* **Directions for this task**
Which lines in the data below contain the word "Milan"? Collect each of those lines and copy it in full.

* **Data to process**
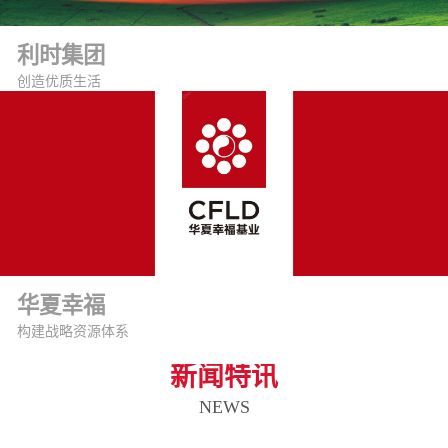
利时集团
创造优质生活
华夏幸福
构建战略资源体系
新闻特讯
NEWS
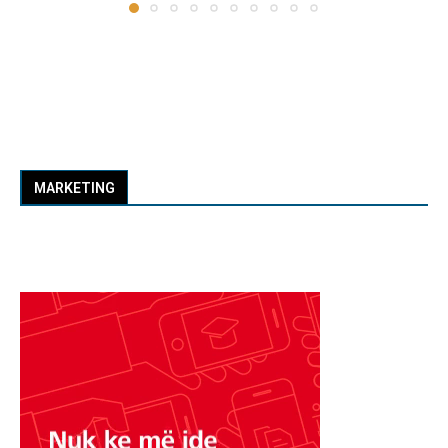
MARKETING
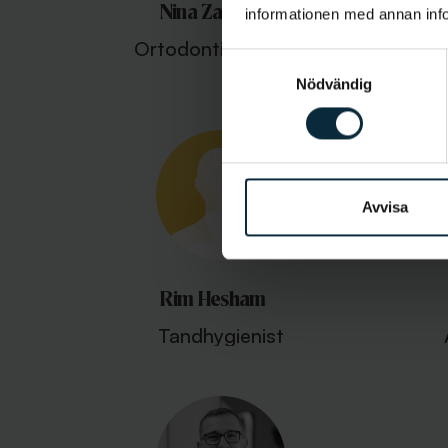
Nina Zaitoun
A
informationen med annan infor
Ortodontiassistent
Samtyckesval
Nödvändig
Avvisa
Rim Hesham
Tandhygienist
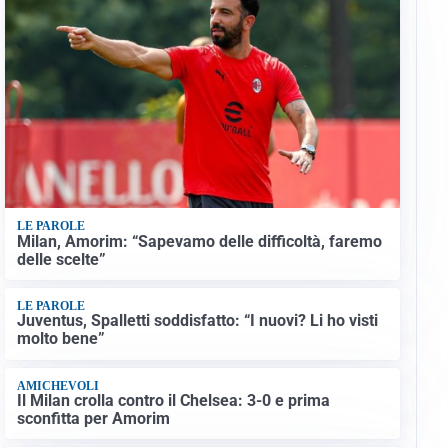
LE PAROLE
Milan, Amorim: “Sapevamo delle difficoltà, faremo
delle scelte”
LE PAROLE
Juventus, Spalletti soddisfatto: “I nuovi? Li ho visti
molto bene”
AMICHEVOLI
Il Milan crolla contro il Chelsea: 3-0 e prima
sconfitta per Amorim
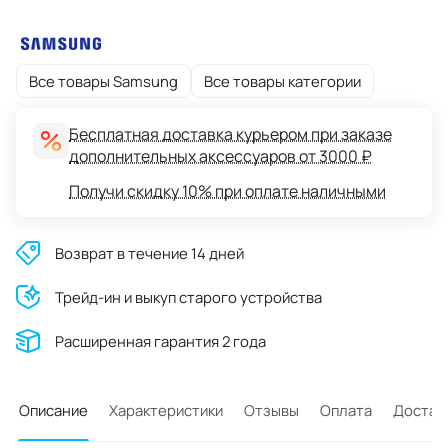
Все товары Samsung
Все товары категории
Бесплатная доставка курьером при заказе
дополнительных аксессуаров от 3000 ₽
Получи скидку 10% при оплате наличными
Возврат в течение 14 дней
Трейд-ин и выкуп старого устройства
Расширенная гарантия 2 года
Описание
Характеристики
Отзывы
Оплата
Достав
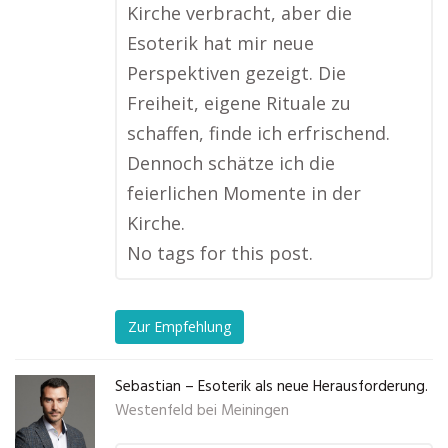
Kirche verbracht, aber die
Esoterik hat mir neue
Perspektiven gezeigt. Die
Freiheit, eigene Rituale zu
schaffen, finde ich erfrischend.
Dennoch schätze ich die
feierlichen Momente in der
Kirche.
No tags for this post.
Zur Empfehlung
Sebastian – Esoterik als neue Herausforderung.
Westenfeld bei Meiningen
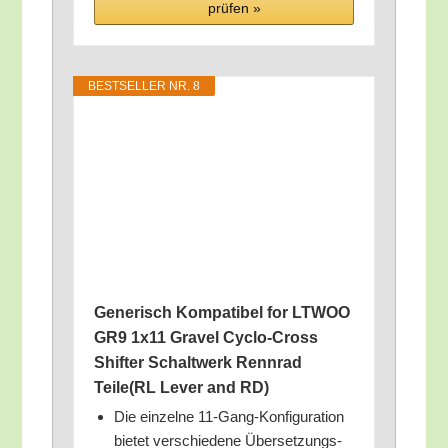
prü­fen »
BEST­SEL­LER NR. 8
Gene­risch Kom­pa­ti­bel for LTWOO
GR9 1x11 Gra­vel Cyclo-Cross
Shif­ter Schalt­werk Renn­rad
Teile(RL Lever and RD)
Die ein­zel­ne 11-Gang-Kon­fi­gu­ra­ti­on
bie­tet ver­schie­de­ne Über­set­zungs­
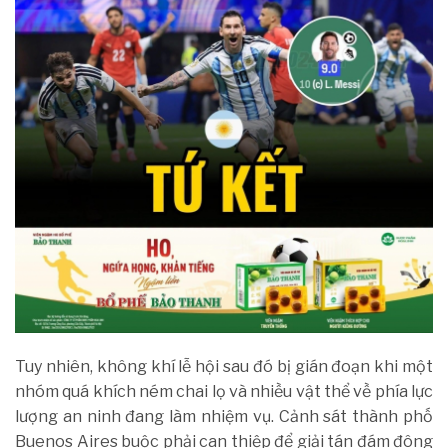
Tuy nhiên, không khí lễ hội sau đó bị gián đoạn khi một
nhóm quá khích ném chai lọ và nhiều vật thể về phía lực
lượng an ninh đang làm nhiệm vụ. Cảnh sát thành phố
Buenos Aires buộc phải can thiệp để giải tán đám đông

* **Completed task**
Milan, Amorim: “Sapevamo delle difficoltà, faremo
Il Milan crolla contro il Chelsea: 3-0 e prima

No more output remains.